(Saved entries)
Segment Open
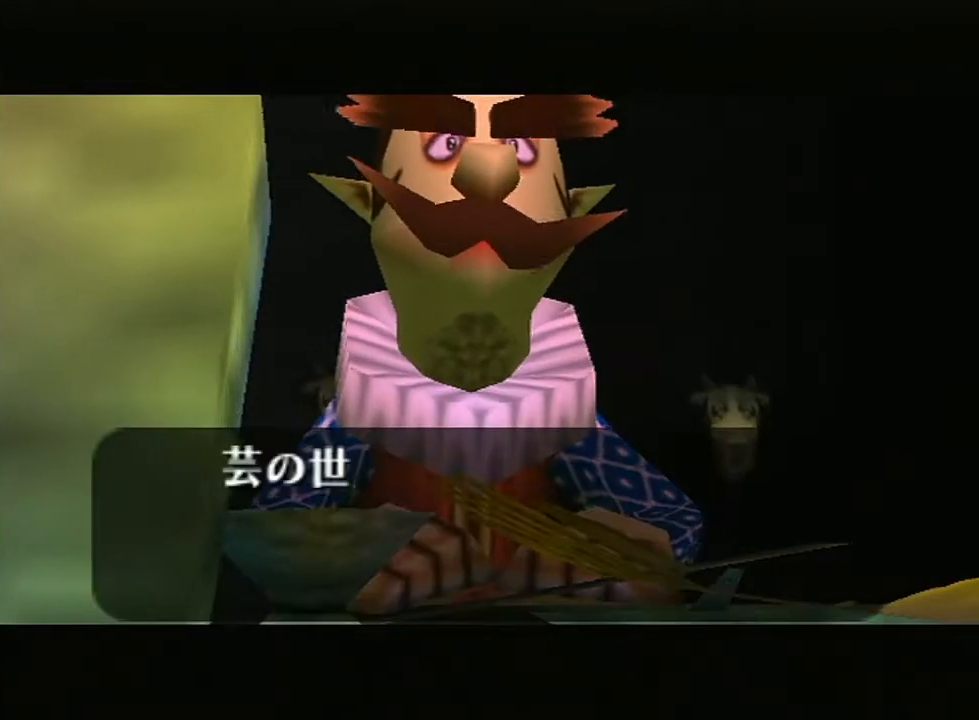
{"buttons": ["B"], "left_stick": "center", "right_stick": "center", "events": [[17, "B", "up"], [50, "B", "down"], [100, "B", "up"], [183, "B", "down"], [217, "B", "up"], [283, "B", "down"], [333, "B", "up"], [383, "B", "down"], [417, "B", "up"], [500, "B", "down"]]}
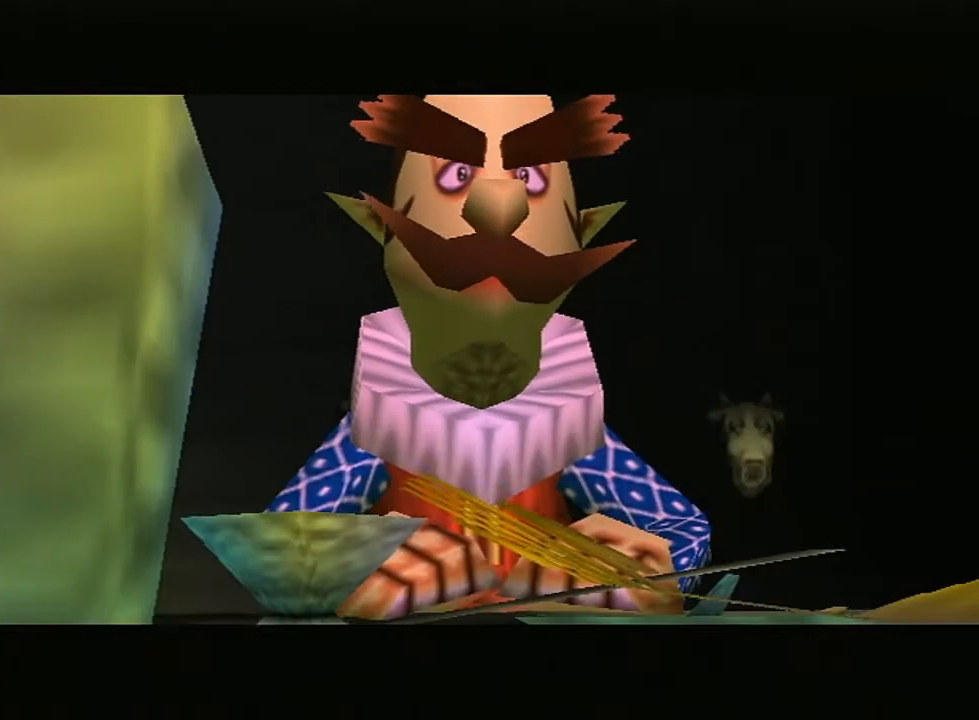
{"buttons": [], "left_stick": "center", "right_stick": "center", "events": [[33, "B", "up"], [100, "B", "down"], [133, "B", "up"], [217, "B", "down"], [267, "B", "up"], [300, "B", "down"], [350, "B", "up"], [450, "B", "down"], [467, "B", "up"]]}
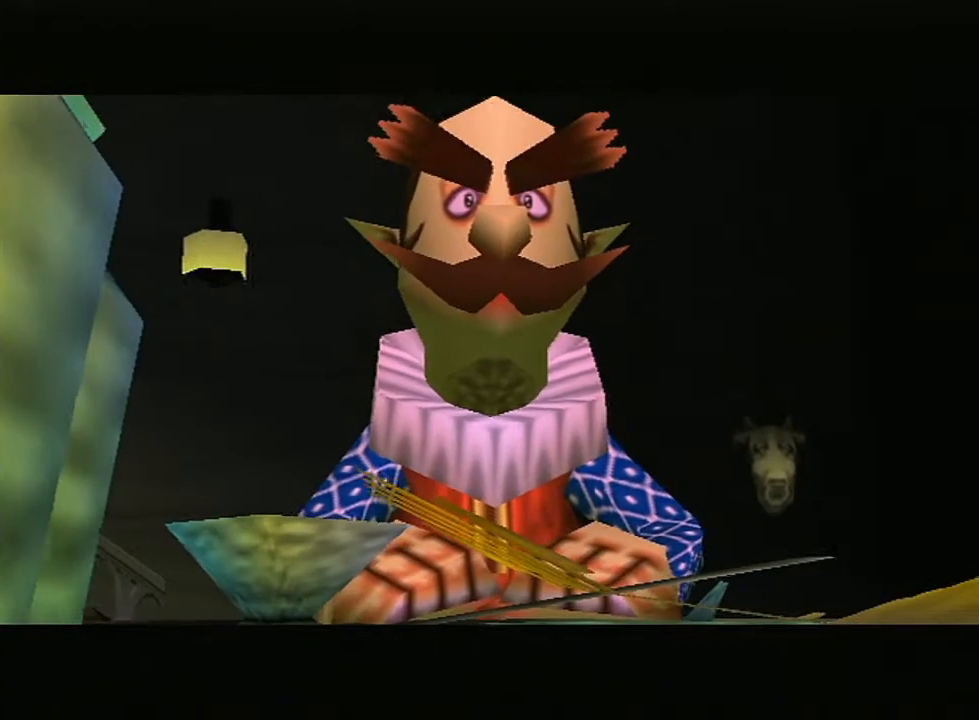
{"buttons": ["B"], "left_stick": "center", "right_stick": "center", "events": [[50, "B", "down"], [67, "B", "up"], [133, "B", "down"], [167, "B", "up"], [267, "B", "down"], [283, "B", "up"], [350, "B", "down"], [417, "B", "up"], [467, "B", "down"]]}
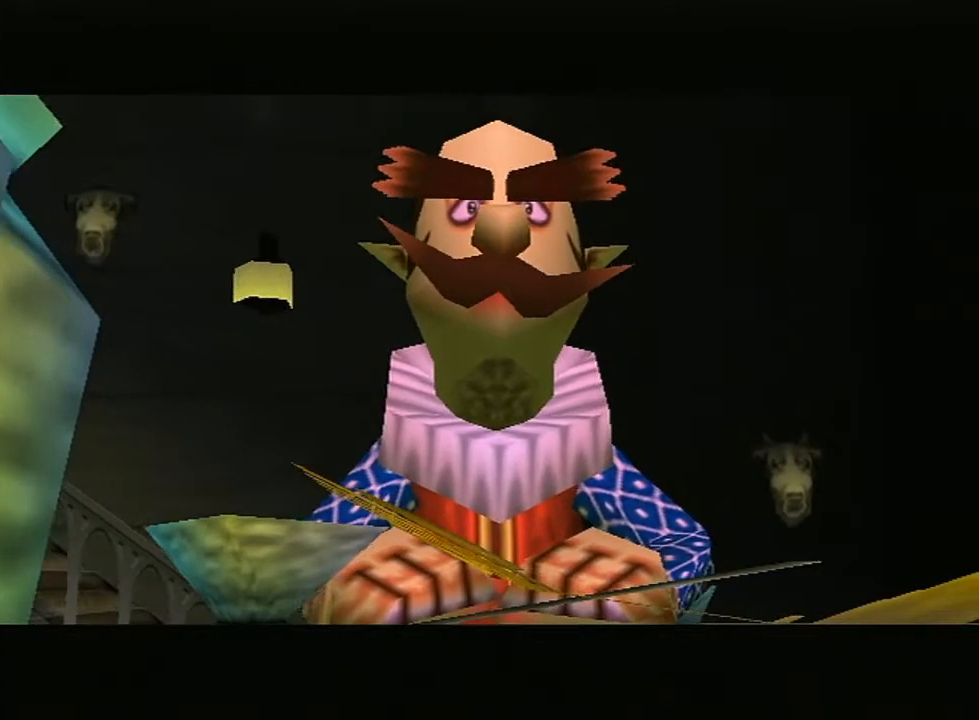
{"buttons": [], "left_stick": "center", "right_stick": "center", "events": [[17, "B", "up"], [317, "B", "down"], [350, "B", "up"], [433, "B", "down"], [500, "B", "up"]]}
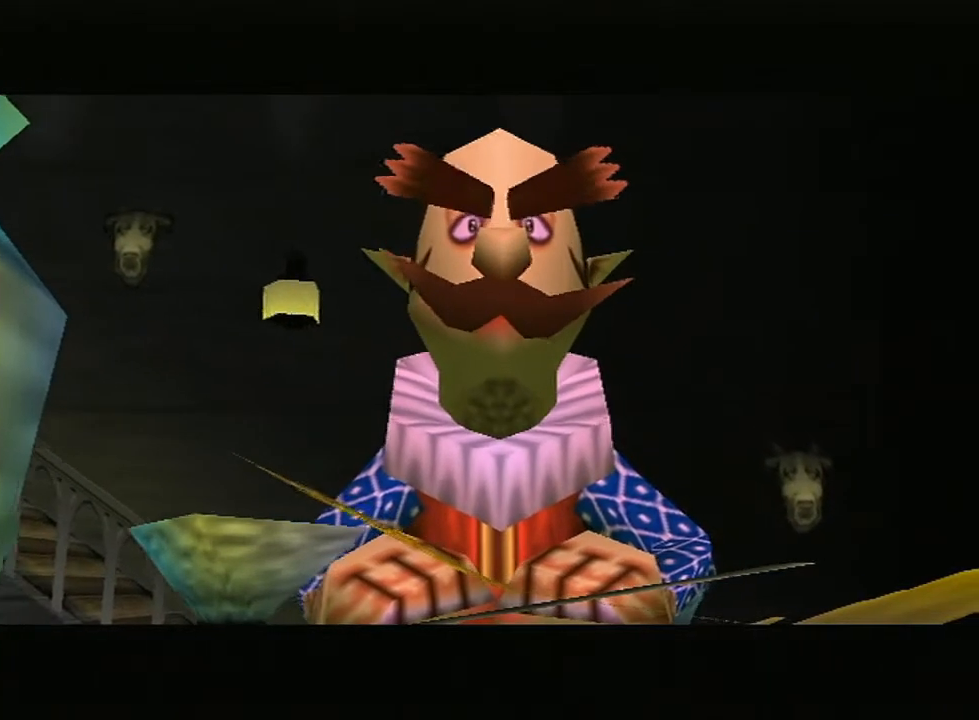
{"buttons": [], "left_stick": "center", "right_stick": "center", "events": [[67, "B", "down"], [100, "B", "up"], [150, "B", "down"], [183, "B", "up"], [283, "B", "down"], [367, "B", "up"]]}
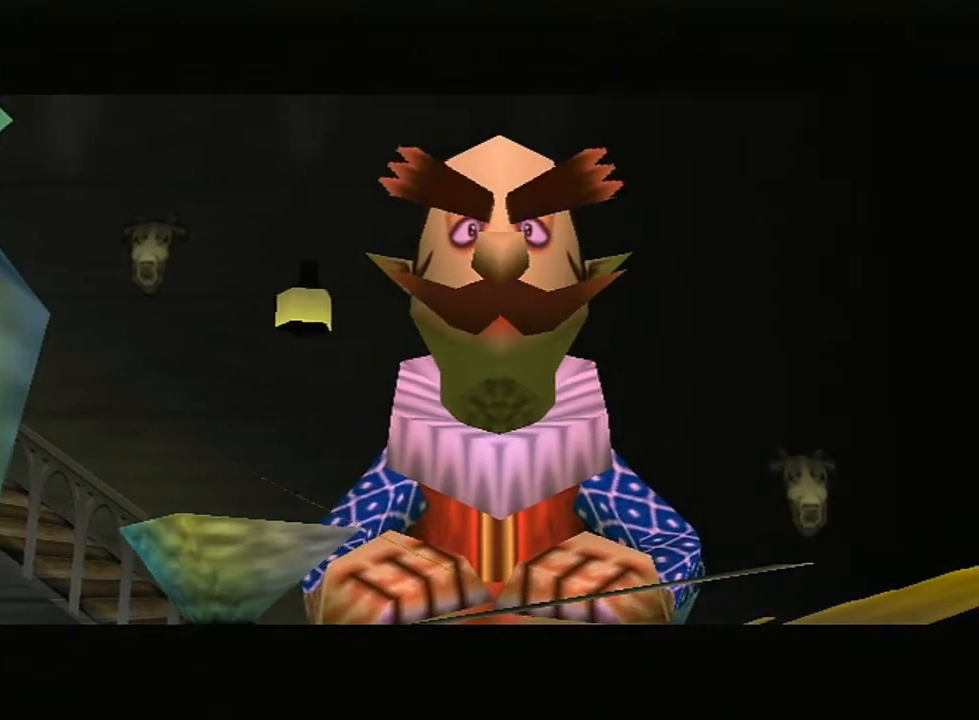
{"buttons": [], "left_stick": "center", "right_stick": "center", "events": [[350, "B", "down"], [383, "B", "up"], [467, "B", "down"], [500, "B", "up"]]}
Segment Closed
> _Assignment_
Output all the records, word for word, with no pictures in the copy.

> _Result_
{"buttons": ["B"], "left_stick": "center", "right_stick": "center", "events": [[17, "B", "up"], [50, "B", "down"], [100, "B", "up"], [183, "B", "down"], [217, "B", "up"], [283, "B", "down"], [333, "B", "up"], [383, "B", "down"], [417, "B", "up"], [500, "B", "down"]]}
{"buttons": [], "left_stick": "center", "right_stick": "center", "events": [[33, "B", "up"], [100, "B", "down"], [133, "B", "up"], [217, "B", "down"], [267, "B", "up"], [300, "B", "down"], [350, "B", "up"], [450, "B", "down"], [467, "B", "up"]]}
{"buttons": ["B"], "left_stick": "center", "right_stick": "center", "events": [[50, "B", "down"], [67, "B", "up"], [133, "B", "down"], [167, "B", "up"], [267, "B", "down"], [283, "B", "up"], [350, "B", "down"], [417, "B", "up"], [467, "B", "down"]]}
{"buttons": [], "left_stick": "center", "right_stick": "center", "events": [[17, "B", "up"], [317, "B", "down"], [350, "B", "up"], [433, "B", "down"], [500, "B", "up"]]}
{"buttons": [], "left_stick": "center", "right_stick": "center", "events": [[67, "B", "down"], [100, "B", "up"], [150, "B", "down"], [183, "B", "up"], [283, "B", "down"], [367, "B", "up"]]}
{"buttons": [], "left_stick": "center", "right_stick": "center", "events": [[350, "B", "down"], [383, "B", "up"], [467, "B", "down"], [500, "B", "up"]]}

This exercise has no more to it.